わたしは、布団に入りながらも寝れずにいた。きっと今頃、家にいないわたしたちを必死に探しているⅮのことを思うとかわいそうだという感情が出てきていた。
この選択は間違っていなかっただろうか。やはり帰って謝るべき?
頭の中にグルグルと考えが押し寄せ、結局寝れたのは2時間程度。
朝を迎え、子供たちも起きてきた。『学校始まってるね。大丈夫かな?』
『パパが探しに来るんじゃない?』など話していると職員が話があるからと部屋を訪れてきた。

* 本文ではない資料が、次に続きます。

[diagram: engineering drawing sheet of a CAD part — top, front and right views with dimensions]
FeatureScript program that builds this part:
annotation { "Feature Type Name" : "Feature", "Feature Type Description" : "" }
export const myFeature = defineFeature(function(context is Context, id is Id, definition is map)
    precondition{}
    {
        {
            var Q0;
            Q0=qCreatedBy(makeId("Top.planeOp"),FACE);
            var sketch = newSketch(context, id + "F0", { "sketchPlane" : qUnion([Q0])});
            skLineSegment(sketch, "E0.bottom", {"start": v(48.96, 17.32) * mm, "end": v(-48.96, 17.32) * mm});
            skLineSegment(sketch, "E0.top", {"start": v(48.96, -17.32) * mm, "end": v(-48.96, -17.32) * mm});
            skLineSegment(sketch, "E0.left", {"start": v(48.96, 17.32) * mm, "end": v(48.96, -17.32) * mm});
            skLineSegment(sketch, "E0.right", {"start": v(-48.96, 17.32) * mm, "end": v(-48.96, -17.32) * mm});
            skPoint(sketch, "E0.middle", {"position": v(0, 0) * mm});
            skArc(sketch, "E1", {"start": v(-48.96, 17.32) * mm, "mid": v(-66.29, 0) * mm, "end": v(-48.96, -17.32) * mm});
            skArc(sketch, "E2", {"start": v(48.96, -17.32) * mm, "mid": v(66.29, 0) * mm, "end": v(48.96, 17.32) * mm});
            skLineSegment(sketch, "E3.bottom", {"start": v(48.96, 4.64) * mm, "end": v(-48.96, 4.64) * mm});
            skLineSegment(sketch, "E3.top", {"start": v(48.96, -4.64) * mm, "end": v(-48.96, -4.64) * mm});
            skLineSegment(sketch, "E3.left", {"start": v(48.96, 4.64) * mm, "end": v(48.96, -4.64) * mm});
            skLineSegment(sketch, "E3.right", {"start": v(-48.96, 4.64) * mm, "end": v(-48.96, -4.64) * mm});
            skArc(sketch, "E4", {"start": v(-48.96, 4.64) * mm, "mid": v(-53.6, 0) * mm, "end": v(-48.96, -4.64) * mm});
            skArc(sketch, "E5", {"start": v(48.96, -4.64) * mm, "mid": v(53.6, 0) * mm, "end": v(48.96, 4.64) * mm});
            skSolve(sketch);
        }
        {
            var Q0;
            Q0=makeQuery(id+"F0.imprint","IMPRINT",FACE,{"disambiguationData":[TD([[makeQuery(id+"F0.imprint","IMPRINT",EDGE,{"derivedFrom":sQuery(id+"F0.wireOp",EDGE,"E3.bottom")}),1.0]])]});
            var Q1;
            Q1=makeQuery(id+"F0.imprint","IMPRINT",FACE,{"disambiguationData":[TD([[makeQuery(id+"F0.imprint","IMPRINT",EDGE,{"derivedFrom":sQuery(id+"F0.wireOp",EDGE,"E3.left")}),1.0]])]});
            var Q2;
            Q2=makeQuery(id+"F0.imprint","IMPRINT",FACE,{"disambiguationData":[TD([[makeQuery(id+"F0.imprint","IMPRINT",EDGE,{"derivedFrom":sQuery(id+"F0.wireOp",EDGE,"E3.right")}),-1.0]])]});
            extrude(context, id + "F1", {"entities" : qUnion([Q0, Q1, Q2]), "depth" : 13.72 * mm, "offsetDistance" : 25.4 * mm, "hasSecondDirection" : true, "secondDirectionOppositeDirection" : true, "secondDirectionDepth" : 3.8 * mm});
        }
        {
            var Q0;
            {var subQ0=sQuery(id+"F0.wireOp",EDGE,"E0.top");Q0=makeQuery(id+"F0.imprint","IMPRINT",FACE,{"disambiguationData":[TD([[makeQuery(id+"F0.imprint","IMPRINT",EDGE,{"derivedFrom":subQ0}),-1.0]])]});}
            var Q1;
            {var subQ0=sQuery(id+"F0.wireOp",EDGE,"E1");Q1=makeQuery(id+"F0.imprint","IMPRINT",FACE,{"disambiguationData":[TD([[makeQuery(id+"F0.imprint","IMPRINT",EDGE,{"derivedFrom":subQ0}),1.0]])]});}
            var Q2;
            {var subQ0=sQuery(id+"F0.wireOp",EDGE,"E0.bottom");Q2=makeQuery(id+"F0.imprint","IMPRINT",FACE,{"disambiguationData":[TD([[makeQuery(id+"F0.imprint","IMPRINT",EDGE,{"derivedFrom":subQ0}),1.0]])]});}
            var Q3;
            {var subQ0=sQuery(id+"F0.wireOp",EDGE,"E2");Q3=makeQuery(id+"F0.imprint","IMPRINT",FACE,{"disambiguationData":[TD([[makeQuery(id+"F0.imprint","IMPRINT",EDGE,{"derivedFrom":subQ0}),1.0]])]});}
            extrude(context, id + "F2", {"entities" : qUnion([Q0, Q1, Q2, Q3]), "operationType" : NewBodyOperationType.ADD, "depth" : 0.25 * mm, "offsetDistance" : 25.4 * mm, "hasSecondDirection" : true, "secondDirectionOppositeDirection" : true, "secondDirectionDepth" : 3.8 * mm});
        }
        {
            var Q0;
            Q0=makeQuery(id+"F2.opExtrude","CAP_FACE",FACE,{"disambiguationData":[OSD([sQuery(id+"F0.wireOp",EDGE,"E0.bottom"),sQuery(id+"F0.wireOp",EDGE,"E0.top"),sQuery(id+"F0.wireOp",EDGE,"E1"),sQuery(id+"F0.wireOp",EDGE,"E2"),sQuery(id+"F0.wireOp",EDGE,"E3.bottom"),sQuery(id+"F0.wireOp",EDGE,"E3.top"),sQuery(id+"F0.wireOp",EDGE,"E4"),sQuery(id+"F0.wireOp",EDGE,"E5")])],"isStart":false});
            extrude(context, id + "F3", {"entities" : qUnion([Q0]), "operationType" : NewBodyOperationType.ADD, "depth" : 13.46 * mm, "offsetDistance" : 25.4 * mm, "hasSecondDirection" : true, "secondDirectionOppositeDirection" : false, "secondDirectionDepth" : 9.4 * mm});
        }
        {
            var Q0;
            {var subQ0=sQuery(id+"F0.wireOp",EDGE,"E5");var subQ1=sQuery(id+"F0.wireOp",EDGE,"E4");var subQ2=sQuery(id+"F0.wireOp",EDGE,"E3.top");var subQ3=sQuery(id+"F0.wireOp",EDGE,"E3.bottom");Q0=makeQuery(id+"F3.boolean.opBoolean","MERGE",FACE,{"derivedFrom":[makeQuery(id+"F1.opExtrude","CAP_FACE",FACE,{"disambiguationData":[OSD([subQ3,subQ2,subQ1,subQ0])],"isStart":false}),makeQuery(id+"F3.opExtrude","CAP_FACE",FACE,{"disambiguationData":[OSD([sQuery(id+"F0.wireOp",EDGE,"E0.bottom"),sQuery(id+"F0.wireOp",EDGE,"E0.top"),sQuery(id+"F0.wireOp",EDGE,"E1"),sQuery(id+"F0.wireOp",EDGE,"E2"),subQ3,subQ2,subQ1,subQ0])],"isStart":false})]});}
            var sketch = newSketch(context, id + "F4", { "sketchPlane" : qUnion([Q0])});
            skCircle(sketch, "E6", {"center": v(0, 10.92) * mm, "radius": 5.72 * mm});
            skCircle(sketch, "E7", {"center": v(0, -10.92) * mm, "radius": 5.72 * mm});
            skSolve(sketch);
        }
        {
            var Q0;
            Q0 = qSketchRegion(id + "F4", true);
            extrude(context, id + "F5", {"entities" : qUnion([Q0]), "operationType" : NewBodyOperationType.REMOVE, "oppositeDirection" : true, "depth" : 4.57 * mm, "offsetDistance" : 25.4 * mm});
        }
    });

職員『おはようございます。眠れましたか?』とやさしく声をかけてくれる職員さん。
そして、このシェルターでの基本的な過ごし方を説明してくれた。
まず基本的に守られた場所であること。
今いる緊急部屋以外はほかの避難してきた方々が入居と言う形で住んでいること。
入居すると携帯などはGPSを切った状態で、持つことは出来るが安全のため知り合いからの連絡はブロック、もしくは無視や既読してはいけないことなど注意事項を教えてくれた。
まず、最初は休むことが大事なことと、あとはこの部屋からはあまり出れないが、ゆっくりしてほしいと言われた。
確かにⅮのことを考えることはあってもここにはいない安心感が私を満たしていた。
しかしⅮは離れていても私の中で根深く存在しているのだと、深く思うことになるのである。